LONDON: Defense spending by Gulf Arab states is expected to rise to more than $110 billion by 2023, driven partly by localized military initiatives by Saudi Arabia and the UAE, a report has found.

Budgets are increasing as countries pursue the modernization of equipment and expansion of their current capabilities, according to a report by analytics firm Jane’s by IHS Markit.

Military expenditure in the Gulf will increase from $82.33 billion in 2013 to an estimated $103.01 billion in 2019, and is forecast to continue trending upward to $110.86 billion in 2023.

“Falling energy revenues between 2014 and 2016 led to some major procurement projects being delayed as governments reigned in budget deficits,” said Charles Forrester, senior defense industry analyst at Jane’s.

“However, defense was generally protected from the worst of the spending cuts due to regional security concerns and budgets are now growing again.”

Major deals in the region have included Eurofighter Typhoon purchases by countries including Saudi Arabia and Kuwait.

Saudi Arabia is also looking to “localize” 50 percent of total government military spending in the Kingdom by 2030, and in 2017 announced the launch of the state-owned military industrial company Saudi Arabia Military Industries.

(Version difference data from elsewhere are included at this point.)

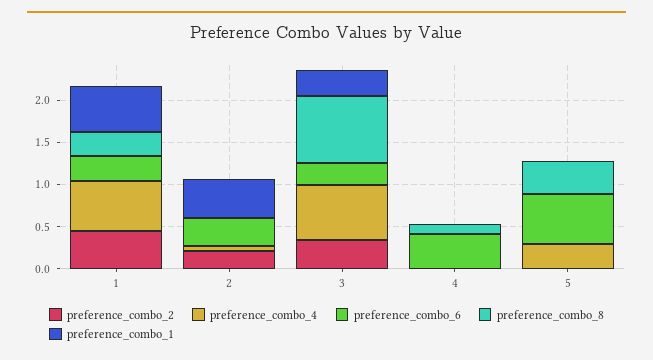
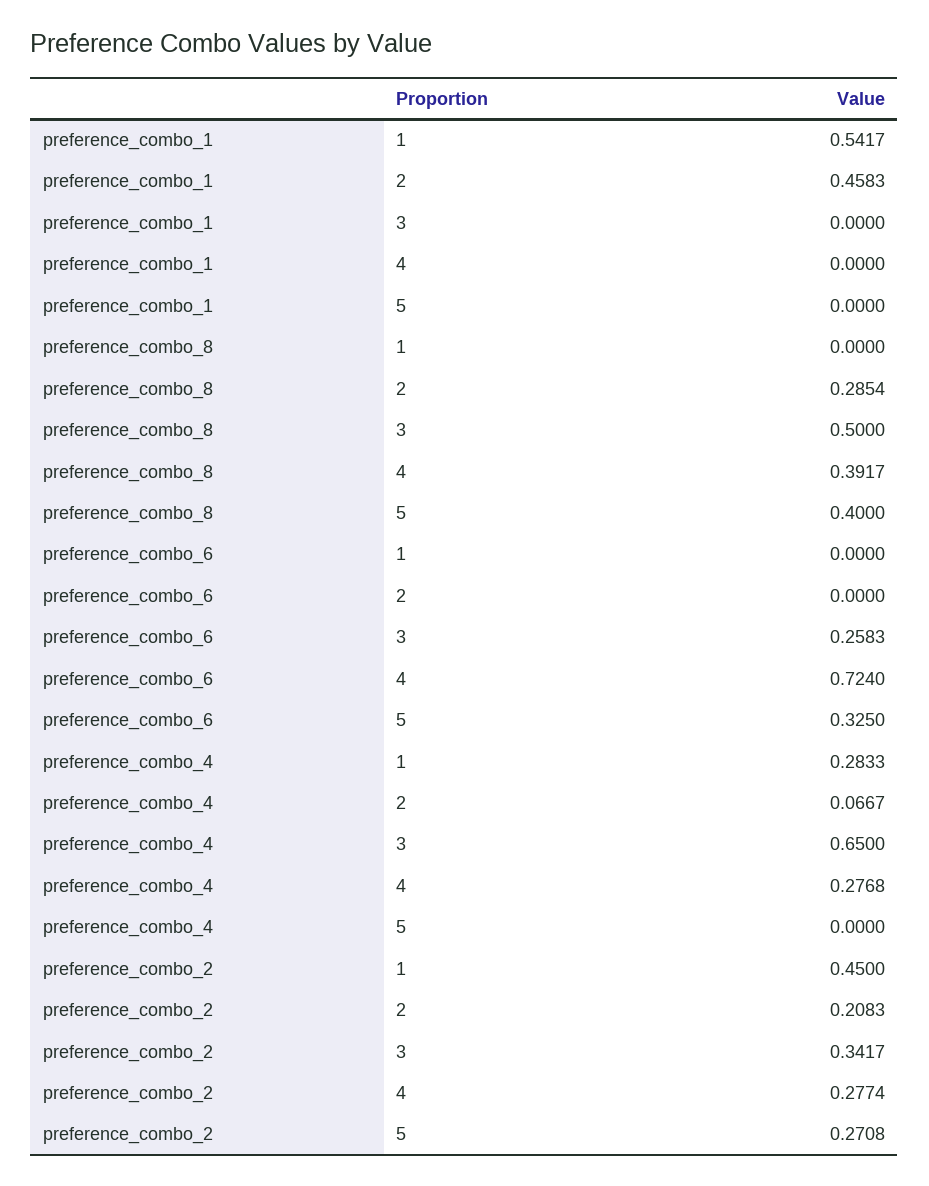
preference_combo_4, 1: 0.6 -> 0.2833
preference_combo_6, 1: 0.3 -> 0
preference_combo_8, 1: 0.3 -> 0
preference_combo_6, 2: 0.3 -> 0
preference_combo_8, 2: 0 -> 0.2854
preference_combo_8, 3: 0.8 -> 0.5
preference_combo_1, 3: 0.3 -> 0
preference_combo_2, 4: 0 -> 0.2774
preference_combo_4, 4: 0 -> 0.2768
preference_combo_6, 4: 0.4 -> 0.724
preference_combo_8, 4: 0.1 -> 0.3917
preference_combo_2, 5: 0 -> 0.2708
preference_combo_4, 5: 0.3 -> 0
preference_combo_6, 5: 0.6 -> 0.325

Forrester said such moves will boost the ability for Gulf countries to start exporting, rather than purely importing defense equipment.

“Within the defense sector, the establishment of Saudi Arabia Military Industries (SAMI) in 2017 and consolidation of the UAE’s defense industrial base through the creation of Emirates Defense Industries Company (EDIC) in 2014 have helped consolidate and drive forward industrial defense capabilities,” he said.

“This has happened as the countries focus on improving the quality of the defense technological work packages they undertake through offset, as well as increasing their ability to begin exporting defense equipment.”

Regional countries are also considering the use of “disruptive technologies” such as artificial intelligence in defense, Forrester said.

Meanwhile, it emerged on Friday that worldwide outlays on weapons and defense rose 1.8 percent to more than $1.67 trillion in 2018.

The US was responsible for almost half that increase, according to “The Military Balance” report released at the Munich Security Conference and quoted by Reuters.

Western powers were concerned about Russia’s upgrades of air bases and air defense systems in Crimea, the report said, but added that “China perhaps represents even more of a challenge, as it introduces yet more advanced military systems and is engaged in a strategy to improve its forces’ ability to operate at distance from the homeland.”